4° Créer un environnement favorable à l’entrepreneuriat, à l’initiative.
Les classements « doing business » sont cruels pour notre région…
- Nous avons besoin de stabilité juridique, de transparence, de bienveillance.
- Nous avons besoin d’un allègement des procédures de création, de gestion et de contrôle.
Les créateurs ont un besoin d’accès au foncier aux locaux. Une politique volontariste pour les locaux, les bureaux, les terrains est vitale. La pénurie de foncier, le coût, les cautions demandées, les démarches administratives freinent, voire bloquent les créateurs.
5° Dépasser l’opposition entre économie formelle et informelle
L’économie informelle revêt un double aspect :
- Elle exerce une concurrence déloyale et parfois mortifère avec les activités légales, elle appauvrit les ressources de l’état. Elle est un lieu d’évasion fiscale.
- Et en même temps, l’informel joue un rôle d’amortisseur social et économique. Il est un espace d’ingéniosité, de créativité, de labeur, souvent de survie.
Les politiques moralisatrices ou répressives sont contre-productives et sans effet durable.
Nous proposons trois approches concrètes :
- Baisser les freins, le coût pour la personne, du passage de l’informel au formel.
- Offrir des « avantages » de microcrédit, de bancarisation light, de taxation allégée pour créer un sas vers l’économie formelle.
- Former les personnes à la gestion allégée d‘activités génératrices de revenus.

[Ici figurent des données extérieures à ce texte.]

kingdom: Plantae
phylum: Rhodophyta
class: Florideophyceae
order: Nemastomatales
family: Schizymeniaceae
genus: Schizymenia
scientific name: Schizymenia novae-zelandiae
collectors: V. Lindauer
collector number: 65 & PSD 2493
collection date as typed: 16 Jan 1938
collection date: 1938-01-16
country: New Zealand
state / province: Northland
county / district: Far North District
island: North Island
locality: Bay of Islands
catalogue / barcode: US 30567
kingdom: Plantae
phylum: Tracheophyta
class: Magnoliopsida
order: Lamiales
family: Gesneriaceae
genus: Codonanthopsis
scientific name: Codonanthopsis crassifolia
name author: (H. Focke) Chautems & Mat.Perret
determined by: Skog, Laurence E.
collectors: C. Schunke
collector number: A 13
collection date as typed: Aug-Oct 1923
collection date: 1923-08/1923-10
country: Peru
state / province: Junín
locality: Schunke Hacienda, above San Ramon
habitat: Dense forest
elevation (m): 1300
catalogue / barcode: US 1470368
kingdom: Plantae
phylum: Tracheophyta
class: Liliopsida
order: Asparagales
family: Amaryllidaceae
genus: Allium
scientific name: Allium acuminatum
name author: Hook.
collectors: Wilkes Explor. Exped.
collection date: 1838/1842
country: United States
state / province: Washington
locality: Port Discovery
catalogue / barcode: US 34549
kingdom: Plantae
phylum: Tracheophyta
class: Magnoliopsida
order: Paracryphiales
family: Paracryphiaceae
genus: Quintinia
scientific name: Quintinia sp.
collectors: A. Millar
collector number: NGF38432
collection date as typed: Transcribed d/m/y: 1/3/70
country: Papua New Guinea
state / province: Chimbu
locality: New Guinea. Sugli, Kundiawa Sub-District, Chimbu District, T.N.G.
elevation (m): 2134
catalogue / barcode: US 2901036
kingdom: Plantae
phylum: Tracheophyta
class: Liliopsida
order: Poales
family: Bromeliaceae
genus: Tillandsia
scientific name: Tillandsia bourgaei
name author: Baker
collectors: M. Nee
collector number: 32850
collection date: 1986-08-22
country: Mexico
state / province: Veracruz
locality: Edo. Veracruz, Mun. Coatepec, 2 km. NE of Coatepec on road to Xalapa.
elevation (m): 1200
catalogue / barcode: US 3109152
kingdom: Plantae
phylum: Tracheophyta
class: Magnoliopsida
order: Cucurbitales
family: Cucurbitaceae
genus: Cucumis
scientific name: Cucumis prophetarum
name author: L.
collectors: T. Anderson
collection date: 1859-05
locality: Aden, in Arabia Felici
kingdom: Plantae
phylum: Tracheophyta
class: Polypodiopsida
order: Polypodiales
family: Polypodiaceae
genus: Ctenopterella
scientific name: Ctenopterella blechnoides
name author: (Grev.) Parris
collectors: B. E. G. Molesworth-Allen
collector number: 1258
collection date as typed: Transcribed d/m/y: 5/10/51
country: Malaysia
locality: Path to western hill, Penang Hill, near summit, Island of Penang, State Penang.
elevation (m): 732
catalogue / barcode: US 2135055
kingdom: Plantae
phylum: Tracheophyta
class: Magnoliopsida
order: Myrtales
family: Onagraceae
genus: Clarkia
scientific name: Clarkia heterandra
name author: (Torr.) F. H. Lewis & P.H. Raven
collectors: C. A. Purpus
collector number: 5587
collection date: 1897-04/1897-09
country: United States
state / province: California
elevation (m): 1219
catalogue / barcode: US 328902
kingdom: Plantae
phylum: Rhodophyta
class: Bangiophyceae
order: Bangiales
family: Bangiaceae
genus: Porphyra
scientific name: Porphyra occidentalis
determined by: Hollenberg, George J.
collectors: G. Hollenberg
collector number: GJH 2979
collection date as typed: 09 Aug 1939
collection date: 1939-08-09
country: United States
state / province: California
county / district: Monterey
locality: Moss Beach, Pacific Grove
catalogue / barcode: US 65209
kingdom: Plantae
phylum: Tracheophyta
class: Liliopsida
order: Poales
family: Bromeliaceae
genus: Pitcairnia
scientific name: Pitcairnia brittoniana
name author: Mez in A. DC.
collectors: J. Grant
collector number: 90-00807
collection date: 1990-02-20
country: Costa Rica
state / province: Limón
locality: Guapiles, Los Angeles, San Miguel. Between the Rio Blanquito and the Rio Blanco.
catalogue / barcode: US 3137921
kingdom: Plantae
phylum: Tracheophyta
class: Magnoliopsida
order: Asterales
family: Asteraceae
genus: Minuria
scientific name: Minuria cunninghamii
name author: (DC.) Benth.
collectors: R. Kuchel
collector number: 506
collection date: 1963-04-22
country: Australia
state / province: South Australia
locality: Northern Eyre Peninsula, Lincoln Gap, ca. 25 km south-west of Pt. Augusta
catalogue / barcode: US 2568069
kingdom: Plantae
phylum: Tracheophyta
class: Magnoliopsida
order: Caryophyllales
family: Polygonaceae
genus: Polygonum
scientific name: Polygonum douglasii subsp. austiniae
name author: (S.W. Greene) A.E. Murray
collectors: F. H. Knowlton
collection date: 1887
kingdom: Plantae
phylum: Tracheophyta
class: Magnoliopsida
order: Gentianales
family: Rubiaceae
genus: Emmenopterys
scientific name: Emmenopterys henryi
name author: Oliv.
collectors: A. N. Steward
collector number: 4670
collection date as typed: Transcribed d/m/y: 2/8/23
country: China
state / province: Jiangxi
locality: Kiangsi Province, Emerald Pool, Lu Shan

6° Inventer des outils de financement
Les outils, fonds et banques sont inadaptés à l’innovation, à la TPE, à la PME, à l’ESS. Même si des chiffres impressionnants semblent avoir été consacrés aux PME et à l’innovation par les organismes de développement, l’argent n’arrive pas en bas. Les mégaprojets trouvent des financements publics mais ils les auraient trouvés sans aide sur le marché international. Alors que tous les créateurs font état d’un blocage financier. Pour les diasporas comme pour les entrepreneurs, nous sommes en panne.
- Former les banques à l’approche des PME et des TPE. Les banques n’ont pas toutes développé une compétence spécifique d’approche raisonnée du risque de la PME. Et l’entrepreneur méditerranéen a, il faut en convenir, beaucoup de mal à rassurer son banquier avec une comptabilité transparente.
- Ouvrir des fonds dédiés aux TPE, aux diasporas et aux Start-up. Si les établissements financiers sont à la peine pour les PME, c’est aussi parce que l’entreprise naissante recèle un risque majeur de défaillance. Seuls des dispositifs, appuyés par la puissance publique, alliés à des réseaux bancaires compétents peuvent utilement donner le seed-money.
- Développer des structures de financement qui sachent accorder des « petits » crédits (50 000 à 200 000 €) et recouvrir l’argent avec efficacité et bienveillance.
- Développer les dispositifs de garantie qui ont un fort effet de levier et permettent aux réseaux bancaires de s’engager de façon pérenne auprès des PME & TPE.
- Ouvrir et réglementer positivement le Crowdfunding qui permet des levées de fonds modestes, des campagnes de pré-achats profitables ou des dons pour des projets économiques citoyens.
7° Accompagner les porteurs de projet de façon professionnelle, en particulier les femmes et les jeunes
- Mutualiser nos services, faire reconnaître la profession d’accompagnateur. Le métier s’affirme et doit s’inscrire dans un process de labellisation à la suite d’un cursus normé co-construit avec les partenaires.
- Capitaliser, échanger et promouvoir des bonnes pratiques entre les acteurs de la création d’entreprises au Maghreb, en Méditerranée, en Afrique. L’enjeu est transfrontière et les expériences sont riches. En apprenant les uns des autres, les structures gagnent du temps, de l’énergie, de la compétence.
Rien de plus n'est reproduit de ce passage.